Segment Open

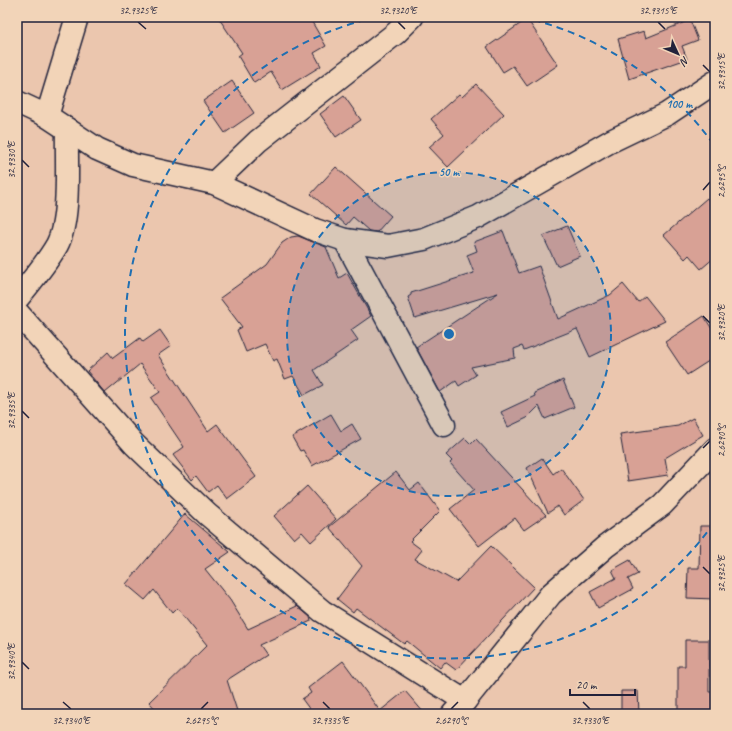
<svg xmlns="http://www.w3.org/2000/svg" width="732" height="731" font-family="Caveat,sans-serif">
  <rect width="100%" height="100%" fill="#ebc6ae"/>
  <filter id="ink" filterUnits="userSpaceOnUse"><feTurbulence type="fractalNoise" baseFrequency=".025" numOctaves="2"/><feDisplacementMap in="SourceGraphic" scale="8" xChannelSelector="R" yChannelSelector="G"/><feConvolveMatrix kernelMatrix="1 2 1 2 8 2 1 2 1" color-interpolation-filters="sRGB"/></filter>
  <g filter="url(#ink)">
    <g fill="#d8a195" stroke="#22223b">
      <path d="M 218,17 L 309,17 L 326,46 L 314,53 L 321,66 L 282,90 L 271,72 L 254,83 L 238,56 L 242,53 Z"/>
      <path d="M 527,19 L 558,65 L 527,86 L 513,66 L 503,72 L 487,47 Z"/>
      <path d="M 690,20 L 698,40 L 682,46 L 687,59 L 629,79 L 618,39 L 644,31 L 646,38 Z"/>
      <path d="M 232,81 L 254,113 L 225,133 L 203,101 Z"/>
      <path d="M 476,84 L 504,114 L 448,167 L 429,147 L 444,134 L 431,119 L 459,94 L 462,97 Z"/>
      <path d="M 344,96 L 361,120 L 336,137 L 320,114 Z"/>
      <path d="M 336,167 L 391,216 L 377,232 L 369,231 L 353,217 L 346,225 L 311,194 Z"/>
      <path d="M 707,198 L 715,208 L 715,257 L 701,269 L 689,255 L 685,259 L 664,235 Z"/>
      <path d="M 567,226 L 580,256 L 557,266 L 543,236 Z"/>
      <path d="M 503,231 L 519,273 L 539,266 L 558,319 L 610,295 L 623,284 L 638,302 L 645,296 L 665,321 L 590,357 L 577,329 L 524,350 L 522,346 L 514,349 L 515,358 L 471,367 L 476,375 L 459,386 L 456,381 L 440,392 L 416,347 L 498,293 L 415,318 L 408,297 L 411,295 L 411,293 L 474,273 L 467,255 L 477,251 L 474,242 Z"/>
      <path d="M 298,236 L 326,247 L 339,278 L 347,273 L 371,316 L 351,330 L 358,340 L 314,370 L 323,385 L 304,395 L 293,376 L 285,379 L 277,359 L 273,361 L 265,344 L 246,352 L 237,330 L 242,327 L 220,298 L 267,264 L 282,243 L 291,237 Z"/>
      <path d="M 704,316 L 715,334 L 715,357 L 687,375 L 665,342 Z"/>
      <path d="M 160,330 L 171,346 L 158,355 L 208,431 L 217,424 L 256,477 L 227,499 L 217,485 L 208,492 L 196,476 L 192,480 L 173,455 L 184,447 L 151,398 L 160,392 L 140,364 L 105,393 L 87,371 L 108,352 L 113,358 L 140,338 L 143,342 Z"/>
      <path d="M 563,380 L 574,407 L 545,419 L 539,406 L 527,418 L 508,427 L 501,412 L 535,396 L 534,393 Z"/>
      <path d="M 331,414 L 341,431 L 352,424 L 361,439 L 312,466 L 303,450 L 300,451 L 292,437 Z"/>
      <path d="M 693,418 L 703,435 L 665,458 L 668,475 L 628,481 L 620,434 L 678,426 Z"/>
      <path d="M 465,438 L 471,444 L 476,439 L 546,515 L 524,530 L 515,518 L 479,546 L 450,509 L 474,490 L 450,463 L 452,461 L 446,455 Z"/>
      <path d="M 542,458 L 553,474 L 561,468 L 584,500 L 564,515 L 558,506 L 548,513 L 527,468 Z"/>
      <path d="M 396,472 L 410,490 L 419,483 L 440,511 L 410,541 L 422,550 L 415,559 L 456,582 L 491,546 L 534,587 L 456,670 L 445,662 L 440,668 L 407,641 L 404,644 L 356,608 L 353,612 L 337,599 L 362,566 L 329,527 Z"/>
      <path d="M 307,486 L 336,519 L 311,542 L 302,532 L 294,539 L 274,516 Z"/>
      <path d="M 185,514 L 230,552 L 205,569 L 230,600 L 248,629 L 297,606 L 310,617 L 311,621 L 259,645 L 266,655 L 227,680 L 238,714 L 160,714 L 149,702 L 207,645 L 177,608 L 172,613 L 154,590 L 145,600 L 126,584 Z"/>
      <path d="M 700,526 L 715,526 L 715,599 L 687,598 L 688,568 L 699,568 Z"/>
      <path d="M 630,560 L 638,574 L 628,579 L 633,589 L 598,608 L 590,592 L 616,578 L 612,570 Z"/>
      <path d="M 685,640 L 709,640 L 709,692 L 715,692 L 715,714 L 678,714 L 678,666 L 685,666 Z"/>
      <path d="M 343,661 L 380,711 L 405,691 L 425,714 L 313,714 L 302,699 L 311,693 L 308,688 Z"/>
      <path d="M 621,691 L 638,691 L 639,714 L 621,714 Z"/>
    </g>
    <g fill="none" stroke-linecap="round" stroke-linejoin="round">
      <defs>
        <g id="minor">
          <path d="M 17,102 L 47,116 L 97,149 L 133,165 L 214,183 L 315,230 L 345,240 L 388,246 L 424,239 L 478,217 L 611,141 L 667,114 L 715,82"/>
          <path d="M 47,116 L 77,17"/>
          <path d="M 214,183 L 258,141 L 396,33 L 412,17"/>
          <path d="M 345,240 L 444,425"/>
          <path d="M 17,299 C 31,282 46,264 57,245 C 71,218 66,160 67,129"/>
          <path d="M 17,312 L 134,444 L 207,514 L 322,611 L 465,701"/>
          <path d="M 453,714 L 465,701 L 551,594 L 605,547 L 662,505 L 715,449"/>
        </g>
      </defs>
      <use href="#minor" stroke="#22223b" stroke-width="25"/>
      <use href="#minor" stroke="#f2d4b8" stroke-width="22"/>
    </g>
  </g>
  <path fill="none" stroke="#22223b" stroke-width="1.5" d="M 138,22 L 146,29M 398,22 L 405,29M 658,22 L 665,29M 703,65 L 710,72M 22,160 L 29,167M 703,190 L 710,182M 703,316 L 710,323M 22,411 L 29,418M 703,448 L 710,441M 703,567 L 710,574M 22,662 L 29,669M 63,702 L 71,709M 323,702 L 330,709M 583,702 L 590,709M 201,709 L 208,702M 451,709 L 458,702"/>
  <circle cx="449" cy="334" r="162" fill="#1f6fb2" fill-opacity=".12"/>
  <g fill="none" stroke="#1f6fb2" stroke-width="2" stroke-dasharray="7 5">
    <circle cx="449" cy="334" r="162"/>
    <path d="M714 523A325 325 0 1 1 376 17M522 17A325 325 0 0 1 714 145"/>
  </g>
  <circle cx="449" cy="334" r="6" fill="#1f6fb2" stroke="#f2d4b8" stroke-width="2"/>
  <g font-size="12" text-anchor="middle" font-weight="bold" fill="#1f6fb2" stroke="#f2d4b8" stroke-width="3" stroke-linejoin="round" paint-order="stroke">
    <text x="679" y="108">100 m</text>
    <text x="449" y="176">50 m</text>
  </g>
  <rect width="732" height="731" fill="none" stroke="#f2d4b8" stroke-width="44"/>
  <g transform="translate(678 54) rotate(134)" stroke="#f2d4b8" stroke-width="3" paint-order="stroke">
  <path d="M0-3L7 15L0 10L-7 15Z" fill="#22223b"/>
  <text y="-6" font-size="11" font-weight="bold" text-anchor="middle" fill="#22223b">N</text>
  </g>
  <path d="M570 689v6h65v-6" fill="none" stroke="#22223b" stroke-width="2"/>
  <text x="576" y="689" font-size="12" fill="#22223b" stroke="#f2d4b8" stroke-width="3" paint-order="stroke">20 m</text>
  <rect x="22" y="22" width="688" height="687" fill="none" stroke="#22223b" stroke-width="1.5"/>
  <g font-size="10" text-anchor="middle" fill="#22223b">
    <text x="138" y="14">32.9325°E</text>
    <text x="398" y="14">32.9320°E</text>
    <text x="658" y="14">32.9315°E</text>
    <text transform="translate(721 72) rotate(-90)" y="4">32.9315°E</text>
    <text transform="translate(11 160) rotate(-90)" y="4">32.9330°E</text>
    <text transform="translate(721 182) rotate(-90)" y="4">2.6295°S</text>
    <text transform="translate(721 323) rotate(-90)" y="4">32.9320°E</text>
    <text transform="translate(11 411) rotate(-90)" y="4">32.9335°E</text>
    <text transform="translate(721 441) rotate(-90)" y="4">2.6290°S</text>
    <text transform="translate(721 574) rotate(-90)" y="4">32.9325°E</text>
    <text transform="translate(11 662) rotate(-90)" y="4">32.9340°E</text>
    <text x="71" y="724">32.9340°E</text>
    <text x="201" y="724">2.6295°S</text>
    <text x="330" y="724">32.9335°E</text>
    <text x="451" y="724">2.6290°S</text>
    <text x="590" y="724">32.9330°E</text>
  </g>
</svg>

Segment Closed
Segment Open

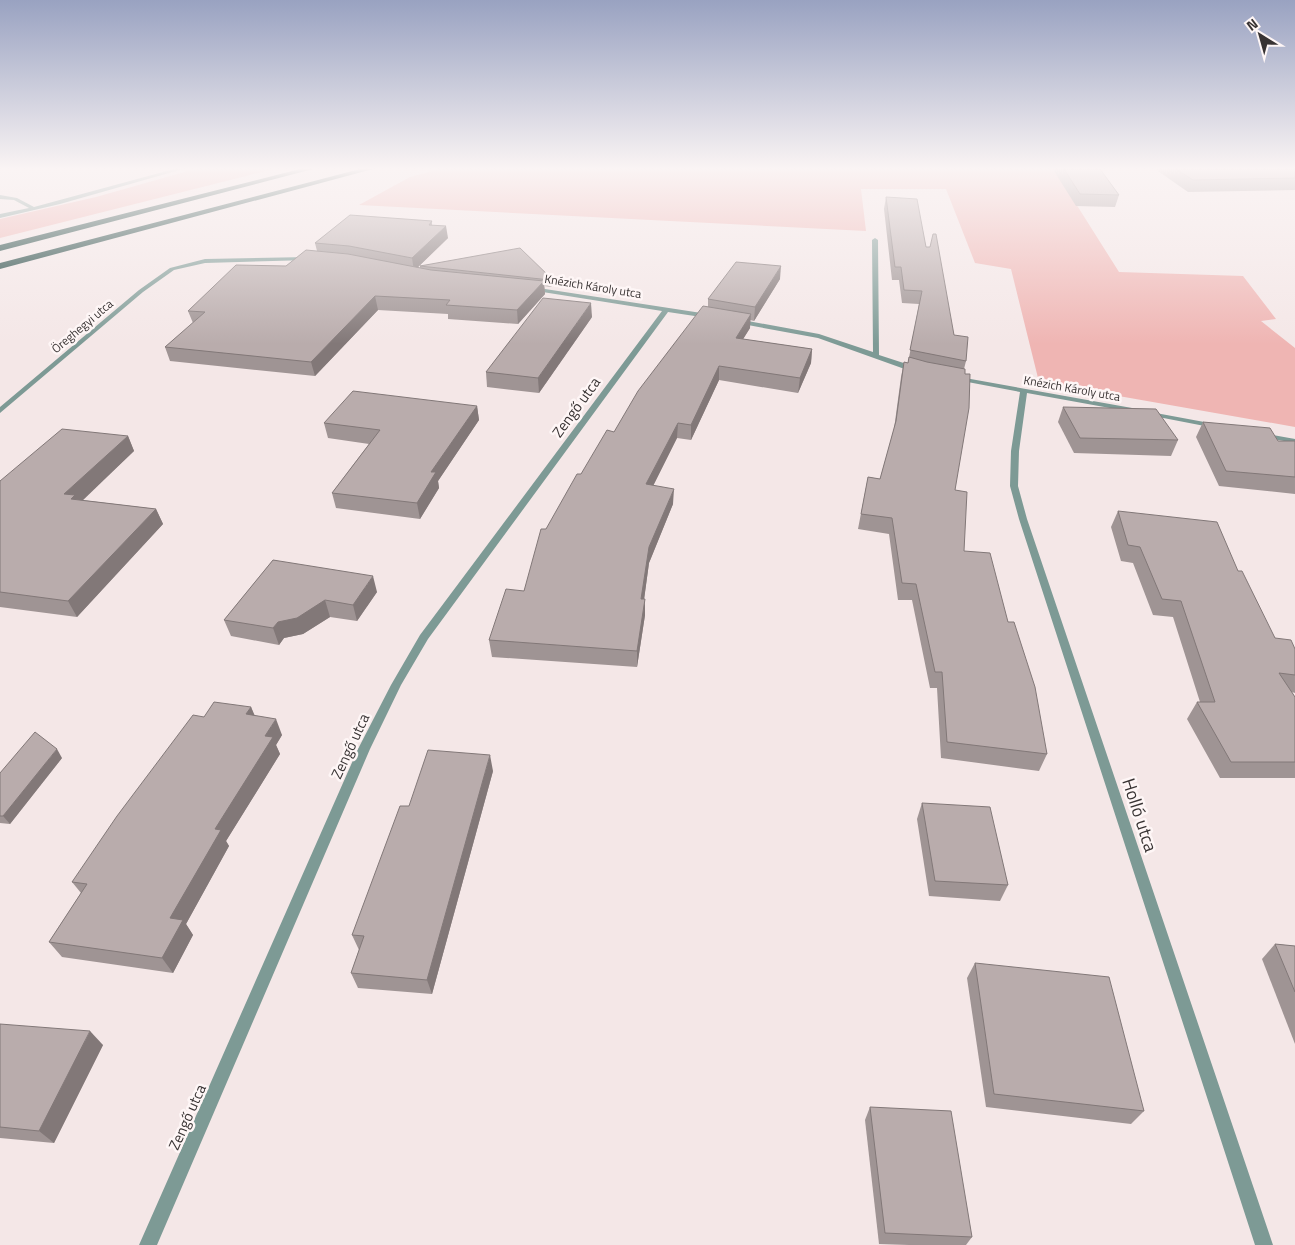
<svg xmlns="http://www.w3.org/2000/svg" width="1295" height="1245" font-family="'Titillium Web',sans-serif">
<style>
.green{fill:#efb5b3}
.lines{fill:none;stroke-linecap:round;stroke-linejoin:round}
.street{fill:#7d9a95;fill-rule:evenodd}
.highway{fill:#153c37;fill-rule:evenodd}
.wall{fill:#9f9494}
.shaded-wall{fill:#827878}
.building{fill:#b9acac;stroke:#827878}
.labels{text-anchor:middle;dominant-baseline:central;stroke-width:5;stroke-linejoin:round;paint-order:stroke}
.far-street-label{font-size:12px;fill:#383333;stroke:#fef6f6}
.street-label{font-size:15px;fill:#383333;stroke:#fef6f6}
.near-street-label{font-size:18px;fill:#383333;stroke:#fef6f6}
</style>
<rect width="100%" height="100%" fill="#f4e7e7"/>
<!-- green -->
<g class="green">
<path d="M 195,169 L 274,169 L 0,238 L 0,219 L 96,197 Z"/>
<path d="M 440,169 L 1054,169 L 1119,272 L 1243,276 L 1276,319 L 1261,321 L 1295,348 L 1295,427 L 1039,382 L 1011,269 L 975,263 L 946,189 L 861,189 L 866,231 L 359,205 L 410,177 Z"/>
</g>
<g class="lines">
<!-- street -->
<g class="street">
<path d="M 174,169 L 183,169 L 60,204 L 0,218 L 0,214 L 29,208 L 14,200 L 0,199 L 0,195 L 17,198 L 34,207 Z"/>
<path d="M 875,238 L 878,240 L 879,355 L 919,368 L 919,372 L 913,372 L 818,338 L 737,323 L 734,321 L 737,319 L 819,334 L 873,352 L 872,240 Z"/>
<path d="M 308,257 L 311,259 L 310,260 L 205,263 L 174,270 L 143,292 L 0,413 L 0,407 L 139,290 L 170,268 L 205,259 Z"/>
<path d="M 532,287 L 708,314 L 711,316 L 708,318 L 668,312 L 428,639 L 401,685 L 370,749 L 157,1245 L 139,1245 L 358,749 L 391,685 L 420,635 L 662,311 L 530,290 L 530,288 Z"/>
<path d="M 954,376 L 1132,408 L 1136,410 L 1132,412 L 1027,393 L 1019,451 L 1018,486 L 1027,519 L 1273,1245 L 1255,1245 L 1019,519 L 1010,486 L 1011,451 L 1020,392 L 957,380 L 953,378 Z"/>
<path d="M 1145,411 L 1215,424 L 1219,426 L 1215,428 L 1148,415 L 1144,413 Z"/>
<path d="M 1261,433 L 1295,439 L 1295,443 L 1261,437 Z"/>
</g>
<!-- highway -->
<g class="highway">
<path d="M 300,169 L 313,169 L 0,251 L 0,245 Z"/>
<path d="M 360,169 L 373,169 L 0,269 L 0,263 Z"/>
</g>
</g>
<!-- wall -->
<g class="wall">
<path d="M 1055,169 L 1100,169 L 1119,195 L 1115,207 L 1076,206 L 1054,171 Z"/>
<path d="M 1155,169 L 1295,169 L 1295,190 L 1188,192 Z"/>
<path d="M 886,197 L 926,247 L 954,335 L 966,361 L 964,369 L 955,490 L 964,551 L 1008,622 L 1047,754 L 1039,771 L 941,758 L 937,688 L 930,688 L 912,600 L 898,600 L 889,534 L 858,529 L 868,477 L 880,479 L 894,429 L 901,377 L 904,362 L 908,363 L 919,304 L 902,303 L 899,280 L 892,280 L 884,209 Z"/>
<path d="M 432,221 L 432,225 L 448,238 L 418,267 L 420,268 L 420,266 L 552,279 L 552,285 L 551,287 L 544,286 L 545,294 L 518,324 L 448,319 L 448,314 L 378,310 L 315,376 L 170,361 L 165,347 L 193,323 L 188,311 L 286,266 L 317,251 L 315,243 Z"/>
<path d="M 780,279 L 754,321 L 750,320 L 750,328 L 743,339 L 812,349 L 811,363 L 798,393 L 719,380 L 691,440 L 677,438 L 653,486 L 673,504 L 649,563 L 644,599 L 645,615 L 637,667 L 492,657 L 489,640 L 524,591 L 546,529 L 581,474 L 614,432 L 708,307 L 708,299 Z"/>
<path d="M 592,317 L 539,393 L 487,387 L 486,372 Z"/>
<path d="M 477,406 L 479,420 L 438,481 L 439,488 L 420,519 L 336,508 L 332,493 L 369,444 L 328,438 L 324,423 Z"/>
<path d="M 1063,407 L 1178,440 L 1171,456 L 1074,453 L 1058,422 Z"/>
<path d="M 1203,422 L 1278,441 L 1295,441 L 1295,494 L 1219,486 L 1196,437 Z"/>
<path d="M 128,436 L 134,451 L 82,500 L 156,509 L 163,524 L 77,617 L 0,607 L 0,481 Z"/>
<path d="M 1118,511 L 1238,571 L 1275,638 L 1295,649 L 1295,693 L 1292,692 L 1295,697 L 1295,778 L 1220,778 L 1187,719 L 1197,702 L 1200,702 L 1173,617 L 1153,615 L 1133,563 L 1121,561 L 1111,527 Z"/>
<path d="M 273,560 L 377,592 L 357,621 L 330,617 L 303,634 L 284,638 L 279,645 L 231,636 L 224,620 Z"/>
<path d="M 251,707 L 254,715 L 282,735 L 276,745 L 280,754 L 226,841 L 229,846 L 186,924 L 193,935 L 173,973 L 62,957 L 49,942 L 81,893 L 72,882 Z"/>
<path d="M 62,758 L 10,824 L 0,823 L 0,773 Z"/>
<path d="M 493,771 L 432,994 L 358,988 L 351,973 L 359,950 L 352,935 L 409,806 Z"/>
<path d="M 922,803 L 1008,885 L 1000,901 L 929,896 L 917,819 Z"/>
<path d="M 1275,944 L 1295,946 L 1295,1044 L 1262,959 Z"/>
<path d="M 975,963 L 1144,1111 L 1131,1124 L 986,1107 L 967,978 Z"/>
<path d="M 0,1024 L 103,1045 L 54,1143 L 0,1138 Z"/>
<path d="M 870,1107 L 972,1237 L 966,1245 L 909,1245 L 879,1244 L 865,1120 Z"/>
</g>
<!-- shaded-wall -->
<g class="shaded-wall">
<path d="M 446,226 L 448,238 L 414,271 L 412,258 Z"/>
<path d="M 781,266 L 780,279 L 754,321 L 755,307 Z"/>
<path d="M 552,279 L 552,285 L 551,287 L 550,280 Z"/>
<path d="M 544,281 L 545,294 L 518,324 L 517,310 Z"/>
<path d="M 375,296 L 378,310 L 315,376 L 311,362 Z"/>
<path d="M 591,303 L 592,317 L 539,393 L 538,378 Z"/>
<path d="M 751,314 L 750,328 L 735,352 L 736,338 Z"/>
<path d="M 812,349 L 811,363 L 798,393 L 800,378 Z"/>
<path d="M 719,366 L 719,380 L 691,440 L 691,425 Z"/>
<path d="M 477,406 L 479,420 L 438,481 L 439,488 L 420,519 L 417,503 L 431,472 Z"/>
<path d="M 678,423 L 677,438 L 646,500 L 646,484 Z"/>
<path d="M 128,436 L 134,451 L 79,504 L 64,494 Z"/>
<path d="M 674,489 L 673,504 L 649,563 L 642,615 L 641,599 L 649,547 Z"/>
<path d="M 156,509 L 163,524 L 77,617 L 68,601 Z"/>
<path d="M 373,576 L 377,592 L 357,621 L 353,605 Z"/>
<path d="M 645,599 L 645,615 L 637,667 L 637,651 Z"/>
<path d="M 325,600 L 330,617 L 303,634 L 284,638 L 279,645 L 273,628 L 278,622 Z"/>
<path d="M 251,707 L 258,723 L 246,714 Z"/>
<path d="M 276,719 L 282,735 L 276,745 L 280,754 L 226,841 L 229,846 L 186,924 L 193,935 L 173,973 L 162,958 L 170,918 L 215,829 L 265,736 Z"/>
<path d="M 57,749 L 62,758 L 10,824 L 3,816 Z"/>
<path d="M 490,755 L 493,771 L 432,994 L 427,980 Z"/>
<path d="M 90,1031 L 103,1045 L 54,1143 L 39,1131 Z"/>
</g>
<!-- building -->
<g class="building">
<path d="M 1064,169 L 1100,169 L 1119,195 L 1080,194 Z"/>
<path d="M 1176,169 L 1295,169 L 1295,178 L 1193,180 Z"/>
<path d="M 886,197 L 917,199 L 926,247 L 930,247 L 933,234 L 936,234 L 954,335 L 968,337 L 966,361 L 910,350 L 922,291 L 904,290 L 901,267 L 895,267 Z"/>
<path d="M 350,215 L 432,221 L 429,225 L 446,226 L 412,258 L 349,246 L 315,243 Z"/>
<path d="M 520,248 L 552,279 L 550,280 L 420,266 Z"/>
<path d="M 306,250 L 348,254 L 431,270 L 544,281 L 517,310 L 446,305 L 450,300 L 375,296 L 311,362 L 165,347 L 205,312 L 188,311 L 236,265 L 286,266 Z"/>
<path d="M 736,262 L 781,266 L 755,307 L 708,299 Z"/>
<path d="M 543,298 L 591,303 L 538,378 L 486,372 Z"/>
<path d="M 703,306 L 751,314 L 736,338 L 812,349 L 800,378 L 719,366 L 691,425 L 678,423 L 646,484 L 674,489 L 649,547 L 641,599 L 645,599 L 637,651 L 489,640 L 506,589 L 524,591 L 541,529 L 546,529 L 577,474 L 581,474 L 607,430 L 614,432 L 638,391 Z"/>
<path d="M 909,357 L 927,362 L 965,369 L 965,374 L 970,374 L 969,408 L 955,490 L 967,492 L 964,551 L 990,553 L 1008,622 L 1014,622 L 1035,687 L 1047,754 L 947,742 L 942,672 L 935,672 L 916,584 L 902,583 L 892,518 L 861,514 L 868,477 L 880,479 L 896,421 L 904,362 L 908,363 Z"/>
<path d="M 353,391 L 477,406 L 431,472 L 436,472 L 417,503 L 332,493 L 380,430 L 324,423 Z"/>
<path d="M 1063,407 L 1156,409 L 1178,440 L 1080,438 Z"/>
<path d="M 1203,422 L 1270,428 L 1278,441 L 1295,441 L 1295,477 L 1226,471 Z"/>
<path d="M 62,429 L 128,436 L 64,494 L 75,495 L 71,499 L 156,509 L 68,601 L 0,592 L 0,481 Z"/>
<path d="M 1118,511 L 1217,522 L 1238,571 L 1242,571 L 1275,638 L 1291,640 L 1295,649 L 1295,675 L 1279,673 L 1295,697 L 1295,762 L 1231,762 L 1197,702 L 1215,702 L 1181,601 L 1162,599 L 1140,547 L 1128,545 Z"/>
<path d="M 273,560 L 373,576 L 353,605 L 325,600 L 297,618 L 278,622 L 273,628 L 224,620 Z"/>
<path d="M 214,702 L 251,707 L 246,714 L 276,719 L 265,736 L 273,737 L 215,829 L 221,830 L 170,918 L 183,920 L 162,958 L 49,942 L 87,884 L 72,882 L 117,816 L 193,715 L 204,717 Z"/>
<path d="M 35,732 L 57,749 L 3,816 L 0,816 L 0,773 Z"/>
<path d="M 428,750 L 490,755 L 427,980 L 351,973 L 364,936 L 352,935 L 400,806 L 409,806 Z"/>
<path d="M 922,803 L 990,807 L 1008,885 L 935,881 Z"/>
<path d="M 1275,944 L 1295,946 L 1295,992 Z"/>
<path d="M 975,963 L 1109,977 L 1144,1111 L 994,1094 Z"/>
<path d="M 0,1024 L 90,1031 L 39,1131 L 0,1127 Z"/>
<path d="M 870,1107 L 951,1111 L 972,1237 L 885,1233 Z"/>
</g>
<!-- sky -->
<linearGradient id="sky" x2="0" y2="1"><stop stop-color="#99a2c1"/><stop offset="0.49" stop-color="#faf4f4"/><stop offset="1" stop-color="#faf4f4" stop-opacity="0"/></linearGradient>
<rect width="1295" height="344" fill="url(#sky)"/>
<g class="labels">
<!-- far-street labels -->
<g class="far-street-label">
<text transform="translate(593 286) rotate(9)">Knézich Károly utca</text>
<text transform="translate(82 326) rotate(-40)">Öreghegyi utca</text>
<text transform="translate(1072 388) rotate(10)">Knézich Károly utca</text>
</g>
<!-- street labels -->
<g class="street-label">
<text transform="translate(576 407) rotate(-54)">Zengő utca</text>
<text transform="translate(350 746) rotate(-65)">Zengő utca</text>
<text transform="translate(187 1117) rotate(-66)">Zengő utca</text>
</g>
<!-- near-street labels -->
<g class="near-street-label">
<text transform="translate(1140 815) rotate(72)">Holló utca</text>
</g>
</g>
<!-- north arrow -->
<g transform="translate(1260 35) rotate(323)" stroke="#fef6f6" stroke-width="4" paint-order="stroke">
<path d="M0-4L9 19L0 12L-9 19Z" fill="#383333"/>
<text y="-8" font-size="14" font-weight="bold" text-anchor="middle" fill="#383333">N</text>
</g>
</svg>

Segment Closed

Looking only at the entries, count the lines that contain the word "rule", then state that count and nothing else.

Response to the task
2